Thursday, June 26, 2008
Monday, June 9, 2008
Just got back from a wonderful weekend. Short but wonderful. A few years ago I ran across an article in one of my many home deco magazines about a farm not too far from here (almost a 3 hour drive), and it was love at first sight. I had always been hoping to find a nice get-away, where we could spend some holiday time each year, gather memories, have adventures and just let our souls lavish in beautiful surroundings. Well, I’ve found it! Grillenöd is a romantically isolated property about half an hour away from Passau (itself a jem), at the end of a long winding dirt road which leads up through an “Alle” of oak trees. The Swedish style farm was lovingly and tastefully built over a ten year period by the Swedish wolf researcher, Eric Zimen and his artist wife. Since his death 5 years ago, Mona Zimen has managed to run the farm, work full time as a teacher, raise their 4 adoptive kids from Columbia, host children’s camps two weeks every summer as well as several weekends throughout the year, run a guest house, and expand her already impressive artistic repertoire to include sculpting. It was inspiring and exciting to meet such an accomplished woman.
Contrary to the internet weather reports, the sun held the stage until way past supper time Saturday, when stormy weather finally drew the curtain on out door activities. Jan, our kids and the two Zimen boys cooled down in the pond before and after lunch, while I tried to relax and read on the pier. This was after visits to the horses, ponies, and donkeys and an energetic soccer game. The kids got to hold a new born lamb, and play “Mary” to the tame lamb, which would have even followed them to school had it been a Monday. It was hilarious watching this sheep “hang out” with the group of kids as if they were a flock of sheep. Charis made breakfast for Jan and I, even getting the eggs herself from the chicken hutch. Sunday was another beautiful and sunny day of sleeping in, an unhurried breakfast, and quickly packing. The kids took another dip in the pond, while we enjoyed getting to know Mona Zimen, who was finishing off a bronze bust, and an acquaintance of her family, Joseph. Again, it was the stormy weather which called curfew to our visit, and finally sent us on our way home an hour after we had actually planned to leave.

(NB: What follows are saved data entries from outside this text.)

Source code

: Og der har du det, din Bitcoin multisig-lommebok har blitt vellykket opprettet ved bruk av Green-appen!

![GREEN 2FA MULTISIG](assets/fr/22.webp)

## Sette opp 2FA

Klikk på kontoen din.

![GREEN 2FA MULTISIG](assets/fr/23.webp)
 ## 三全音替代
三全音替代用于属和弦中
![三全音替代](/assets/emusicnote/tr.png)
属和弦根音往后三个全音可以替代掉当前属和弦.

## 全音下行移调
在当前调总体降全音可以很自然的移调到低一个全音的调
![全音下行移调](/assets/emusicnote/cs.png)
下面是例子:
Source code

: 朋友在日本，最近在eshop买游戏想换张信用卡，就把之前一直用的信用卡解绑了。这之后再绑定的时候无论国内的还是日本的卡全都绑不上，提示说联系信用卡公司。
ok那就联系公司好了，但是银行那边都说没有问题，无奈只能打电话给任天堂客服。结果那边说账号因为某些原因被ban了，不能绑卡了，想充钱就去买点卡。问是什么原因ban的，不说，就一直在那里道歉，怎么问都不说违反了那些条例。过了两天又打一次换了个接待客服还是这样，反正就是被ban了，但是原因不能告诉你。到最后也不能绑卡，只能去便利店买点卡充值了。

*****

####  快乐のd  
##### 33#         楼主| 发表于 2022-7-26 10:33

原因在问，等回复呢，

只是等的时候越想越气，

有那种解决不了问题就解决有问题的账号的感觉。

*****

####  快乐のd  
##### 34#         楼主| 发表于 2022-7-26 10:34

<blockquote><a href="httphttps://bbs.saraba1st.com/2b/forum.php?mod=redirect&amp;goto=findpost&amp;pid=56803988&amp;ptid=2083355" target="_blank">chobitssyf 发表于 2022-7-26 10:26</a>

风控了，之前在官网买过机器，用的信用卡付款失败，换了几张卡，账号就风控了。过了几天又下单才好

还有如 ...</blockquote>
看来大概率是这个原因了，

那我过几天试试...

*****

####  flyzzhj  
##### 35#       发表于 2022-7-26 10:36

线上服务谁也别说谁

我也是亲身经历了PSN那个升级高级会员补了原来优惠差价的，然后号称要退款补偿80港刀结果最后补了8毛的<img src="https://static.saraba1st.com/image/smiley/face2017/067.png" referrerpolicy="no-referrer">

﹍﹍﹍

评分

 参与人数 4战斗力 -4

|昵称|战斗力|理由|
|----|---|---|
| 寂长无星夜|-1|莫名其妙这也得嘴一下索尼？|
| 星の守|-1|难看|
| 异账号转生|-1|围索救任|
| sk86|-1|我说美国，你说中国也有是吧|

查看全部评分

We signed the kids up for a week-long summer camp, which is the first week of summer break in August. Jan and I hope to get back there sometime as well for a longer stay, if not this year than next. Sure beats the long drive to Sweden!
I'm posting more pictures on piccasa, and you can check out the website to see even better pictures from my list of links under the title "Check it Out.
Wednesday, June 4, 2008
The grass is greener on the other side of the fence. Anyone standing on our balcony and comparing the thin dish towel strip of luscious lawn that belongs to our neighbors with the blotchy brown, green and white stuff on our side of the fence, would concur with this obvious fact. Of course the important thing is how one feels about it. It is not an imperative that such a blatant inequality evoke feelings of inferiority or envy. But it does. As you probably can guess, if you are someone who knows me well, I’m not at all happy about the fact that our grass isn’t as green. It is mossy in the shady spots, and brown in the sunny parts. Our yard is full of unrelenting weeds, and there are camouflaged potholes scattered throughout. Never mind the fact that we have a good 700 square meters more garden, space for a swing set, slide, a wading pool big enough for all the neighborhood kids, including the big boys, and more than enough flower beds ... more roses than I can mentally count. Still, how much nicer it would be, if we had one of those manicured English lawns underlying it all.
Not everyone in our family feels this way, however. Don’t misunderstand me, we are all aware that our grass doesn’t live up to its name. A condition most apparent when we have just been visiting friends whose thumbs are greener than ours, but not all of us Fischers think that that is a bad thing. Just the other day when the girls were happily practicing cartwheels and handstands in the garden, Charis, unsolicited, offered her perspective on our pathetic looking yard. “Mama, I like our garden better than our neighbor’s! They don’t have any daisies! And we have lots of dandelions and clover for our turtles to eat.”
Dumb kid! What does she know? The girls protest every time Jonathan cuts the grass, because he is murdering all the daisies. Admitted, they do make for pretty crowns, but they grow back the very next day, and we have no shortage!
Then she went on to say something I found to be quite profound for her age. “Mama, it is just like someone with a horse who whips and beats it to get it to do exactly what they want it to do. It has to do every little thing just right, or it will get beaten. It has no freedom. (Our neighbors) do the same thing with their grass, they whip it to get it to be perfect. I like our grass, it doesn’t have to be perfect.” Wow, what an analogy. Charis is only ten. Somewhere in what she said there is a lesson for me, I’m sure.